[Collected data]

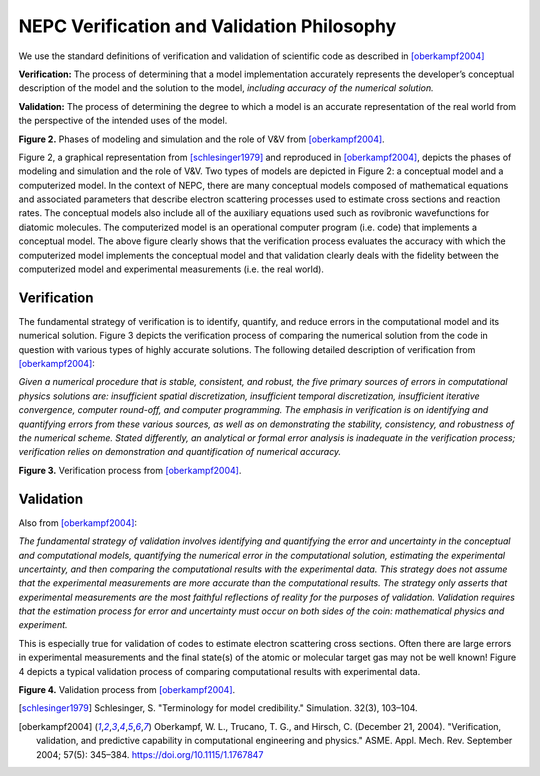 NEPC Verification and Validation Philosophy
===========================================

We use the standard definitions of verification and validation of
scientific code as described in [oberkampf2004]_

**Verification:** The process of determining that a model
implementation accurately represents the developer’s conceptual
description of the model and the solution to the
model, *including accuracy of the numerical solution.*

**Validation:** The process of determining the degree to
which a model is an accurate representation of the real world
from the perspective of the intended uses of the model.

.. image:: fig/modeling_vandv_phases.png
  :height: 250
  :alt: Modeling V&V Phases

**Figure 2.** Phases of modeling and simulation and the role of V&V from
[oberkampf2004]_.

Figure 2, a graphical representation from [schlesinger1979]_
and reproduced in [oberkampf2004]_, depicts the phases
of modeling and simulation and the role of V&V.
Two types of models are depicted in Figure 2: a conceptual
model and a computerized model. In the context of NEPC, there
are many conceptual models
composed of mathematical equations and associated parameters
that describe electron scattering processes
used to estimate cross sections and reaction rates.
The conceptual models also include all of the auxiliary
equations used such as rovibronic wavefunctions for diatomic molecules.
The computerized model is an operational computer
program (i.e. code) that implements a conceptual model.
The above figure clearly shows that the verification process
evaluates the accuracy with which the computerized model implements
the conceptual model
and that validation clearly deals with the
fidelity between the computerized model and experimental
measurements (i.e. the real world).

Verification
------------

The fundamental strategy of verification is to identify,
quantify, and reduce errors in the computational model and
its numerical solution. Figure 3 depicts the verification process
of comparing the numerical solution from the code in
question with various types of highly accurate solutions.
The following detailed description of verification from
[oberkampf2004]_:

*Given a numerical procedure that is stable, consistent, and
robust, the five primary sources of errors in computational
physics solutions are: insufficient spatial discretization, insufficient
temporal discretization, insufficient iterative convergence,
computer round-off, and computer programming.
The emphasis in verification is on identifying and quantifying
errors from these various sources, as well as on demonstrating
the stability, consistency, and robustness of the numerical
scheme. Stated differently, an analytical or formal
error analysis is inadequate in the verification process; verification
relies on demonstration and quantification of numerical
accuracy.*

.. image:: fig/verification_process.png
  :height: 250
  :alt: Verfication process

**Figure 3.** Verification process from [oberkampf2004]_.

Validation
----------

Also from [oberkampf2004]_:

*The fundamental strategy of validation involves identifying
and quantifying the error and uncertainty in the conceptual
and computational models, quantifying the numerical
error in the computational solution, estimating the experimental
uncertainty, and then comparing the computational
results with the experimental data. This strategy does not
assume that the experimental measurements are more accurate
than the computational results. The strategy only asserts
that experimental measurements are the most faithful reflections
of reality for the purposes of validation. Validation requires
that the estimation process for error and uncertainty
must occur on both sides of the coin: mathematical physics
and experiment.*

This is especially true for validation of codes to estimate electron
scattering cross sections. Often there are large errors in
experimental measurements and the final state(s) of the atomic or
molecular target gas may not be well known!
Figure 4 depicts a typical validation process of
comparing computational results with experimental data.

.. image:: fig/validation_process.png
  :height: 250
  :alt: Validation process

**Figure 4.** Validation process from [oberkampf2004]_.

.. [schlesinger1979] Schlesinger, S. "Terminology for model credibility." Simulation. 32(3), 103–104.

.. [oberkampf2004] Oberkampf, W. L., Trucano, T. G., and Hirsch, C. (December 21, 2004). "Verification, validation, and predictive capability in computational engineering and physics." ASME. Appl. Mech. Rev. September 2004; 57(5): 345–384. https://doi.org/10.1115/1.1767847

Exercise prompt
Look through the entries for lines containing the word "depicts" and return each one.

Answer area
and reproduced in [oberkampf2004]_, depicts the phases
its numerical solution. Figure 3 depicts the verification process
Figure 4 depicts a typical validation process of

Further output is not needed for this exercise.